Movie Reviews By Bil Antoniou
Bil’s rating (out of 5): BBBB. Hong Kong/USA, 2016. Summit Entertainment, Participant Media, Di Bonaventura Pictures, Closest to the Hole Productions, Leverage Entertainment, TIK Film. Screen Story by Matthew Sand, Screenplay by Matthew Michael Carnahan, Matthew Sand, based on the article by David Barstow, David Rohde, Stephanie Saul. Cinematography by Enrique Chediak. Produced by Lorenzo di Bonaventura, Stephen Levinson, Mark Vahradian, Mark Wahlberg, David Womark. Music by Steve Jablonsky. Production Design by Chris Seagers. Costume Design by Kasia Walicka-Maimone.
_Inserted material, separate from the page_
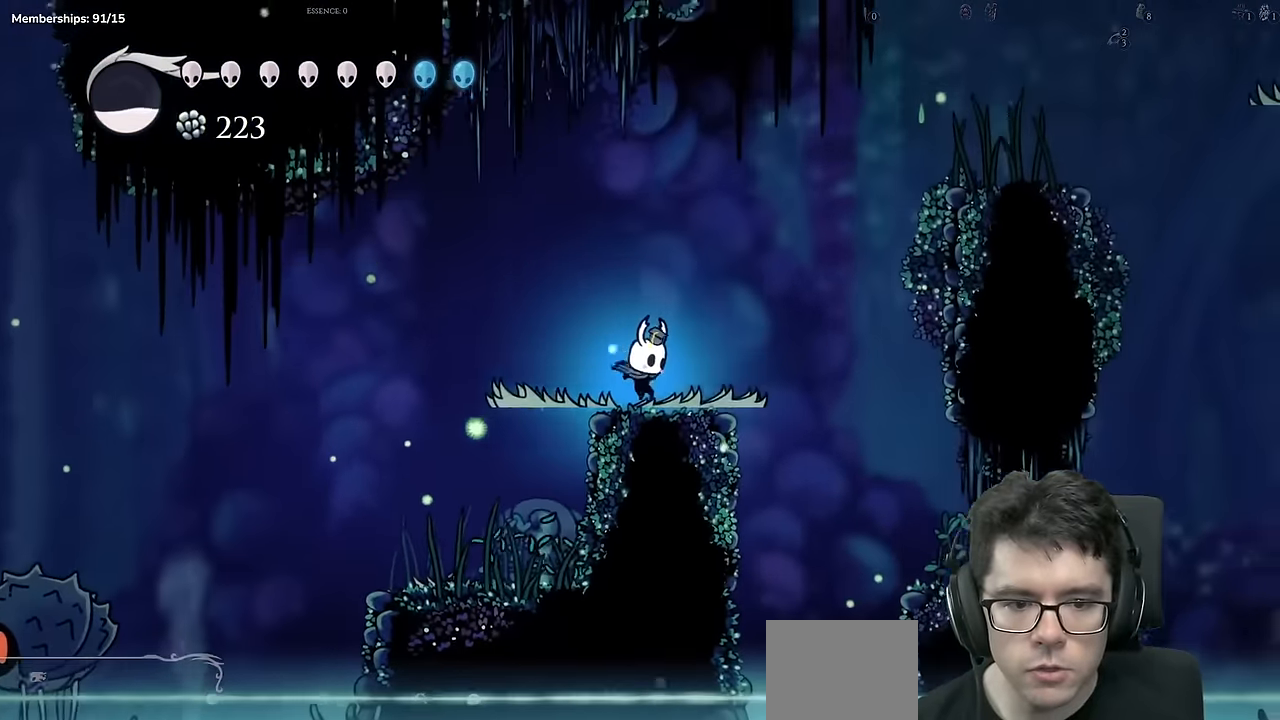
Gameplay with a controller (Xbox layout); each line is a JSON object with the inputs held at the frame after it. "events" lists button and stick changes between this image and that frame as [ms after this image, input, new state], when the widget could be followed in between. Not read: L3 R3.
{"buttons": ["A", "R2", "DPAD_RIGHT"], "left_stick": "center", "right_stick": "center"}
Film Editing by Gabriel Fleming, Colby Parker Jr.. Academy Awards 2016. Toronto International Film Festival 2016.
Mark Wahlberg stars in the true story of the disaster aboard the Deepwater Horizon, a giant semi-submersible drilling rig that suffered a mulfunction that led to its exploding and spilling tons of gallons of oil into the Gulf while taking the lives of ten crew members aboard. Wahlberg plays the Chief Electronics Engineer who has come for a standard three week gig away from his family, and Gina Rodriguez plays the Dynamic Position Operator who accompanies him to oversee the new project of drilling for oil off the coast of Louisiana. The jargon gets complicated for anyone not in the know about this stuff, there’s a lot of arguing about cement bond logs that go way over most people’s heads, but it’s easy to boil down the critical error to the simple fact that John Malkovich is playing the oil company manager and that’s enough to let you know that things won’t go well. Malkovich orders drilling to go ahead without a proper cement test, which causes a major explosion that, before long, sees the entire rig on fire and its crew running for their lives. The sound and visual effects team have a field day creating endless mayhem that both details the trauma that these characters endured as well as indulges your own voyeuristic desire to see the horrors up close in what is another in a long line of Grunts In Peril movies that put the American obsession with vigilante personality cults into a true story of circumstances gone awry. It could be the wooden boredom of Patriots Day (made by Berg the same year and starring Wahlberg as well), but this one works because Berg trims all unnecessary fat, avoiding any manipulative backstories or unnecessary Michael Bay-style montages. The film begins with breakfast and a plane ride to the rig, gets to the action and then ends with historical data, and the avoidance of editorializing keeps it smart and on track.